Seeking to change the situation here, foundation president Eric Chacón has filed complaints with the TSE and a suit before the Constitutional Chamber of the Supreme Court (Sala IV), claiming the current system violates blind voters’ rights to privacy.

However, Hectór Fernández, Electoral Program Coordinator for the tribunal, told The Tico Times last week that the TSE doesn’t have the time or infrastructure to print and deliver Braille ballots (TT, Jan. 27).

Castillo said he and other foundation members decided to make the special ballots to show the tribunal it wouldn’t be that hard. Each set of three sheets, or plantillas – one each for the presidential, legislative and city council elections – cost only ¢750 ($1.50) to produce, Castillo said. A fellow member made various sets of the sheets in approximately two hours.

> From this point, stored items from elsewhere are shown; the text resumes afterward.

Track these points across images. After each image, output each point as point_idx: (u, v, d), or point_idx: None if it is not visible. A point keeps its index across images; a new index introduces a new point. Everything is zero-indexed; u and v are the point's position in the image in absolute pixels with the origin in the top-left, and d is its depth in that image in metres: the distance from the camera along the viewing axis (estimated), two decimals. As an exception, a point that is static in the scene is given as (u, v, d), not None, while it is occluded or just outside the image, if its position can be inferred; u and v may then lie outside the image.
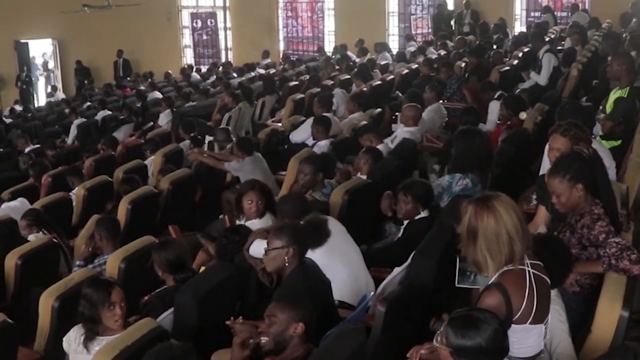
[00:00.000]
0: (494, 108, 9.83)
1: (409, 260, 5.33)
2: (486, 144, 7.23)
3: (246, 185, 6.79)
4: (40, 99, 26.41)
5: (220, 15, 26.31)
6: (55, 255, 7.14)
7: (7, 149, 15.68)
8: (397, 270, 5.41)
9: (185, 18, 27.24)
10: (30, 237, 7.35)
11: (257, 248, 5.40)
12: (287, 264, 4.96)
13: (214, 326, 4.93)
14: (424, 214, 6.31)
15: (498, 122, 9.42)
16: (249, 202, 6.55)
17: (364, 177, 7.52)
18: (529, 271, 3.82)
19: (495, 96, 10.30)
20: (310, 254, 5.20)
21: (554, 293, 4.18)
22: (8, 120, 20.20)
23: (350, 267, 5.69)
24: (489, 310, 3.58)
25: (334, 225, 5.83)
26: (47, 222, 7.62)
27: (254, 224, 6.42)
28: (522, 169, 8.12)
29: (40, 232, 7.41)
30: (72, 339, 4.89)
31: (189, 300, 4.94)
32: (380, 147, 8.37)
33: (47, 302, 5.45)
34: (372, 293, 5.34)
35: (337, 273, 5.40)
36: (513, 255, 3.79)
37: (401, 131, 9.35)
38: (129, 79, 24.89)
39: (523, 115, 8.82)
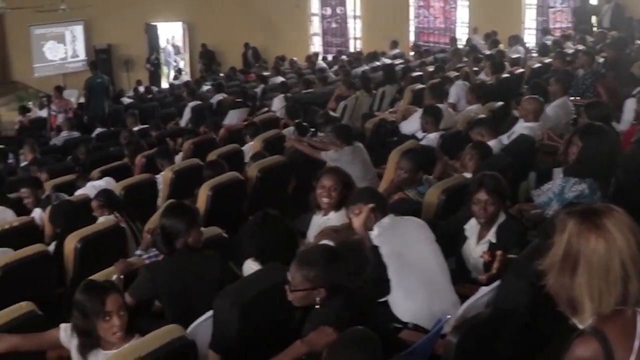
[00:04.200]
0: (630, 106, 8.73)
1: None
2: (613, 145, 6.08)
3: (323, 170, 6.02)
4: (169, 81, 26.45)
5: (350, 2, 25.63)
6: (120, 240, 6.57)
7: (119, 127, 15.47)
8: (483, 290, 4.43)
9: (315, 5, 26.70)
10: (101, 219, 6.89)
11: None
12: (317, 306, 4.07)
13: (261, 338, 4.19)
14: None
15: (633, 122, 8.32)
16: (321, 187, 5.77)
17: (469, 175, 6.62)
18: None
19: (634, 93, 9.15)
20: None
21: None
22: (128, 101, 20.23)
23: (431, 284, 4.82)
24: None
25: (418, 232, 5.00)
26: (119, 204, 7.11)
27: (330, 219, 5.65)
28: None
29: (112, 215, 6.90)
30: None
31: (228, 306, 4.18)
32: (492, 142, 7.44)
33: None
34: (448, 316, 4.40)
35: (411, 291, 4.56)
36: (626, 298, 2.68)
37: (519, 126, 8.36)
38: (257, 64, 24.61)
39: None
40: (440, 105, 9.62)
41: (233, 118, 13.58)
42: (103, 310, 3.99)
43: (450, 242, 5.32)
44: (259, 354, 4.09)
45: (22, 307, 4.66)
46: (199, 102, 16.07)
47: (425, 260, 4.88)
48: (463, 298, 4.77)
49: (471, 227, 5.37)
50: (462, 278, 5.23)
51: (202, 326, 4.36)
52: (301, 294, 4.04)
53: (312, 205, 6.07)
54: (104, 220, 6.78)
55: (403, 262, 4.73)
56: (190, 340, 3.96)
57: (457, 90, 11.78)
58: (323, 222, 5.80)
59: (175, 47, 27.53)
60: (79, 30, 26.20)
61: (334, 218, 5.73)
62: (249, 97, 16.19)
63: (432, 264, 4.90)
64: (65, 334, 4.25)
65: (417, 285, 4.76)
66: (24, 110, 20.29)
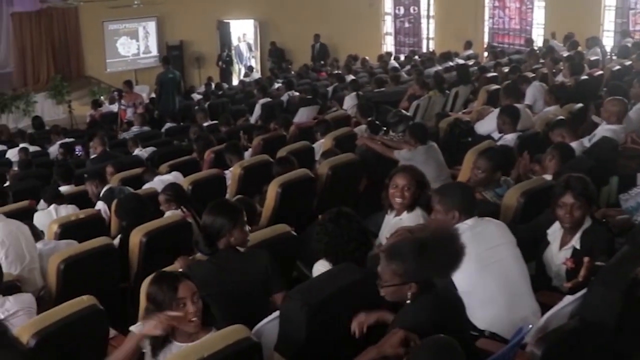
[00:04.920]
0: None
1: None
2: None
3: (396, 169, 5.78)
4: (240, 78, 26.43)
5: (424, 2, 25.25)
6: (187, 235, 6.38)
7: (189, 123, 15.43)
8: (568, 299, 4.13)
9: (388, 4, 26.32)
10: (168, 214, 6.79)
11: None
12: (408, 301, 3.82)
13: (330, 342, 3.96)
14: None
15: None
16: (394, 186, 5.52)
17: (549, 177, 6.31)
18: None
19: None
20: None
21: None
22: (198, 97, 20.26)
23: (510, 290, 4.54)
24: None
25: (499, 234, 4.73)
26: (186, 199, 6.99)
27: (402, 219, 5.40)
28: None
29: (179, 209, 6.77)
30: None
31: (297, 307, 3.96)
32: (573, 144, 7.09)
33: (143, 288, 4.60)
34: (530, 326, 4.11)
35: (489, 297, 4.29)
36: None
37: (602, 128, 7.99)
38: (322, 62, 24.49)
39: None
40: (517, 106, 9.28)
41: (303, 116, 13.43)
42: (176, 297, 3.87)
43: (530, 247, 5.03)
44: (327, 358, 3.87)
45: (84, 300, 4.53)
46: (269, 100, 15.98)
47: (505, 264, 4.61)
48: (543, 306, 4.52)
49: (554, 231, 5.07)
50: (543, 285, 4.94)
51: (267, 327, 4.16)
52: (392, 289, 3.80)
53: (384, 205, 5.82)
54: (171, 214, 6.67)
55: (482, 265, 4.46)
56: (256, 342, 3.76)
57: (533, 92, 11.40)
58: (395, 222, 5.56)
59: (247, 44, 27.53)
60: (151, 26, 26.32)
61: (407, 218, 5.48)
62: (319, 95, 16.01)
63: (512, 269, 4.62)
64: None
65: (496, 291, 4.50)
66: (96, 104, 20.48)
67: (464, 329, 3.98)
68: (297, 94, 16.33)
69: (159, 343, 3.91)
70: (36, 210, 7.94)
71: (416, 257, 3.75)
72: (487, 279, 4.45)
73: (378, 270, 3.88)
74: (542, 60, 16.32)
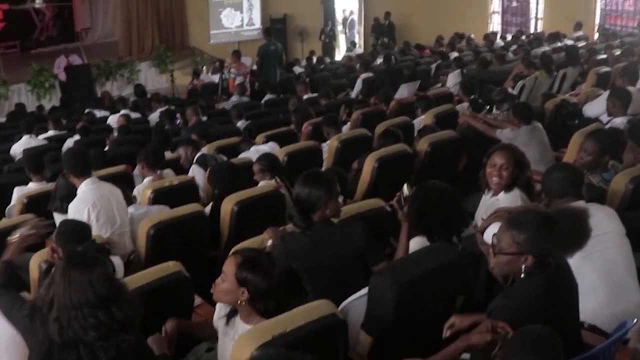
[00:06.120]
0: None
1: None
2: None
3: (495, 147, 5.52)
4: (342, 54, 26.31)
5: (533, -19, 24.65)
6: (279, 206, 6.30)
7: (289, 95, 15.36)
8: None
9: (496, -17, 25.81)
10: (261, 184, 6.70)
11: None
12: (523, 274, 3.57)
13: (419, 323, 3.77)
14: None
15: None
16: (492, 165, 5.27)
17: (664, 163, 5.98)
18: None
19: None
20: None
21: None
22: (300, 70, 20.19)
23: (613, 281, 4.27)
24: None
25: (607, 222, 4.45)
26: (280, 169, 6.88)
27: (499, 200, 5.16)
28: None
29: (273, 180, 6.67)
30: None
31: (386, 286, 3.78)
32: (689, 131, 6.71)
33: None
34: (635, 320, 3.81)
35: (590, 287, 4.02)
36: None
37: None
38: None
39: None
40: (630, 89, 8.86)
41: (404, 92, 13.19)
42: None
43: (638, 237, 4.72)
44: (415, 340, 3.68)
45: (170, 267, 4.46)
46: (370, 74, 15.77)
47: (610, 254, 4.34)
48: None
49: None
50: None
51: (355, 304, 4.00)
52: (506, 259, 3.56)
53: (481, 185, 5.57)
54: (264, 185, 6.57)
55: (585, 253, 4.19)
56: (341, 320, 3.60)
57: (647, 75, 10.90)
58: (492, 203, 5.32)
59: (351, 20, 27.38)
60: (256, -2, 26.42)
61: (504, 199, 5.23)
62: (420, 72, 15.74)
63: (618, 260, 4.35)
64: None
65: (598, 281, 4.24)
66: (196, 74, 20.61)
67: (575, 315, 3.72)
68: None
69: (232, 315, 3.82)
70: (132, 176, 7.95)
71: (539, 229, 3.52)
72: (589, 268, 4.19)
73: (494, 237, 3.64)
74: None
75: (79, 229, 4.97)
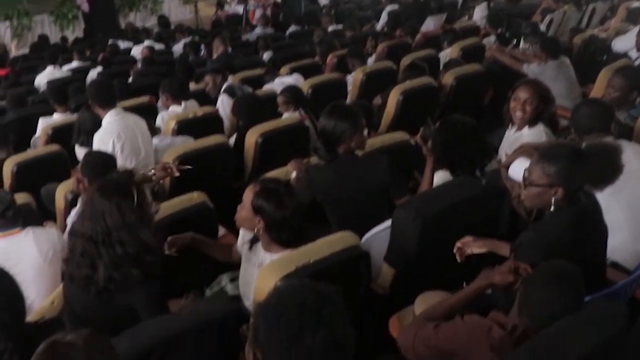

It’s impossible to estimate what the cost would be of providing such a ballot to all of the country’s 75,000 visually impaired potential voters, Cabezas said. The per-ballot cost would undoubtedly drop if they were machine-made on a mass scale.

Still, whatever the cost, “I can guarantee you it’s nothing compared to what the parties spend on their propaganda… propaganda that isn’t even accessible for many disabled people,” he added.

Castillo said he expects visually impaired voters to use the special sheets at the polling stations in Santo Domingo de Heredia, north of San José, and San Rafael de Alajuela, northwest of the capital. The foundation may produce additional plantillas – new sets must be produced for each canton, since legislative and city council candidates are different for each – if more interested voters call the foundation before the election.

The foundation is seeking notaries to document secret voting by visually impaired citizens on Sunday, so the foundation can bring this proof to authorities as they continue to lobby for equal rights, Cabezas said.

Interested notaries should contact the foundation at 836-6231. Visually impaired people who would like to participate in the secret vote should call 874-7374.

Asked what will happen if officials at the voting stations refuse to let voters bring the sheets into the voting booth with them, Castillo was ready for the question.

“They’d be violating the Constitution,” he said. “All public documents have to be accessible. The ballot is a public document.”